Reading text:
*** Block opens ***
Distinguishing Smoking-Related Lung Disease Phenotypes Via Imaging and Molecular Features

Ehab Billatos, Samuel Y Ash, Fenghai Duan, Ke Xu, Justin Romanoff, Helga Marques, Elizabeth Moses, MeiLan K Han, Elizabeth A Regan, Russell P Bowler, Stefanie E Mason, Tracy J Doyle, Rubén San José Estépar, Ivan O Rosas, James C Ross, Xiaohui Xiao, Hanqiao Liu, Gang Liu, Gauthaman Sukumar, Matthew Wilkerson, Clifton Dalgard, Christopher Stevenson, Duncan Whitney, Denise Aberle, Avrum Spira, Raúl San José Estépar, Marc E Lenburg, George R Washko, DECAMP and COPDGene Investigators, Ehab Billatos, Samuel Y Ash, Fenghai Duan, Ke Xu, Justin Romanoff, Helga Marques, Elizabeth Moses, MeiLan K Han, Elizabeth A Regan, Russell P Bowler, Stefanie E Mason, Tracy J Doyle, Rubén San José Estépar, Ivan O Rosas, James C Ross, Xiaohui Xiao, Hanqiao Liu, Gang Liu, Gauthaman Sukumar, Matthew Wilkerson, Clifton Dalgard, Christopher Stevenson, Duncan Whitney, Denise Aberle, Avrum Spira, Raúl San José Estépar, Marc E Lenburg, George R Washko, DECAMP and COPDGene Investigators

Abstract

Background: Chronic tobacco smoke exposure results in a broad range of lung pathologies including emphysema, airway disease and parenchymal fibrosis as well as a multitude of extra-pulmonary comorbidities. Prior work using CT imaging has identified several clinically relevant subgroups of smoking related lung disease, but these investigations have generally lacked organ specific molecular correlates.

Research question: Can CT imaging be used to identify clinical phenotypes of smoking related lung disease that have specific bronchial epithelial gene expression patterns to better understand disease pathogenesis?

Study design and methods: Using K-means clustering, we clustered participants from the COPDGene study (n = 5,273) based on CT imaging characteristics and then evaluated their clinical phenotypes. These clusters were replicated in the Detection of Early Lung Cancer Among Military Personnel (DECAMP) cohort (n = 360), and were further characterized using bronchial epithelial gene expression.
*** Block closes ***
Record set:
*** Block opens ***
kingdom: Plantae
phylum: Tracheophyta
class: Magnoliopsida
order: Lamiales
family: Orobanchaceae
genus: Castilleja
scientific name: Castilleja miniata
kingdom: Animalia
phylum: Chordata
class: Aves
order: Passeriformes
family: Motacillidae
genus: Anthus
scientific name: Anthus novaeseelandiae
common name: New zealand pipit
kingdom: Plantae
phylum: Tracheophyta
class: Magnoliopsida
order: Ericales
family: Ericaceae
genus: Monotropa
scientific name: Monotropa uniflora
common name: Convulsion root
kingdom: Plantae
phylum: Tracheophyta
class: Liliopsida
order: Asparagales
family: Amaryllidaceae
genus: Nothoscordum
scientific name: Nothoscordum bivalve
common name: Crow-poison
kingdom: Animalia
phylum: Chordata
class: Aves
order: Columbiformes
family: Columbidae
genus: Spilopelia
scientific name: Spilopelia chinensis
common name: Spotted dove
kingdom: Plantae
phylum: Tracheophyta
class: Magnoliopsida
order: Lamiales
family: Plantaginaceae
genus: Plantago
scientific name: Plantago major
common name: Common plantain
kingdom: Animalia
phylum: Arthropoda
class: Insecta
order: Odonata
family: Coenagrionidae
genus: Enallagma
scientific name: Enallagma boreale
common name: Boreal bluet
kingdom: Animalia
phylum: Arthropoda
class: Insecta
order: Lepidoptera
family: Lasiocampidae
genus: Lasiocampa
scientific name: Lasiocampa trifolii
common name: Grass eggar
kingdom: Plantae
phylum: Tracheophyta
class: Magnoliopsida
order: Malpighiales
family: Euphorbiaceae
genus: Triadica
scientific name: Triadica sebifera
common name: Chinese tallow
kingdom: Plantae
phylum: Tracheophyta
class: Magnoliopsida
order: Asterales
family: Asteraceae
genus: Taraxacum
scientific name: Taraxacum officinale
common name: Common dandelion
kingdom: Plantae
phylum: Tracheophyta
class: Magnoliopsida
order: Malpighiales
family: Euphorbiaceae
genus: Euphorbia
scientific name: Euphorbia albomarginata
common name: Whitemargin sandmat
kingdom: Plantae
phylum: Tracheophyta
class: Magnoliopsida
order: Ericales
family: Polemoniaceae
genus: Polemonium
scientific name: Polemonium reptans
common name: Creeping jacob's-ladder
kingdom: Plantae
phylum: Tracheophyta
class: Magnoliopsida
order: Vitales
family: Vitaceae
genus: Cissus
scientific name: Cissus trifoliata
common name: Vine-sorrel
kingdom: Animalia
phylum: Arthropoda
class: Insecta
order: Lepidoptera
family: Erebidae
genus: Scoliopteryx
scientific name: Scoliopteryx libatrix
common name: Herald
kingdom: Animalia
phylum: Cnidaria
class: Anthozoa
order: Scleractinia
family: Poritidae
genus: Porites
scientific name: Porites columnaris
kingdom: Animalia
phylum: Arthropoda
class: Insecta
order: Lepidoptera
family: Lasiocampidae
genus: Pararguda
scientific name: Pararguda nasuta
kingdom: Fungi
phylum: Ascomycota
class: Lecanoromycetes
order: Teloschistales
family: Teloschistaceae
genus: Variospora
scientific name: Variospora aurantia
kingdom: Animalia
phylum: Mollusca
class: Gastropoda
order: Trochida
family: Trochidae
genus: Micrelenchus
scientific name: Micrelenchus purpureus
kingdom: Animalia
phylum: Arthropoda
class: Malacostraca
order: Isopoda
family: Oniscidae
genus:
*** Block closes ***
Check each statement against the lung disease abstract and answer yes or no, quoting the abstract's exact deciding words. 1. The COPDGene participants were grouped with K-means clustering. 2. The DECAMP cohort was larger than the COPDGene group. 3. Earlier CT work on smoking-related lung disease included organ specific molecular correlates. The material has nothing to do with the text.

Exercise solution:
1. Yes: "Using K-means clustering, we clustered participants from the COPDGene study (n = 5,273)"
2. No: "Detection of Early Lung Cancer Among Military Personnel (DECAMP) cohort (n = 360)"
3. No: "these investigations have generally lacked organ specific molecular correlates"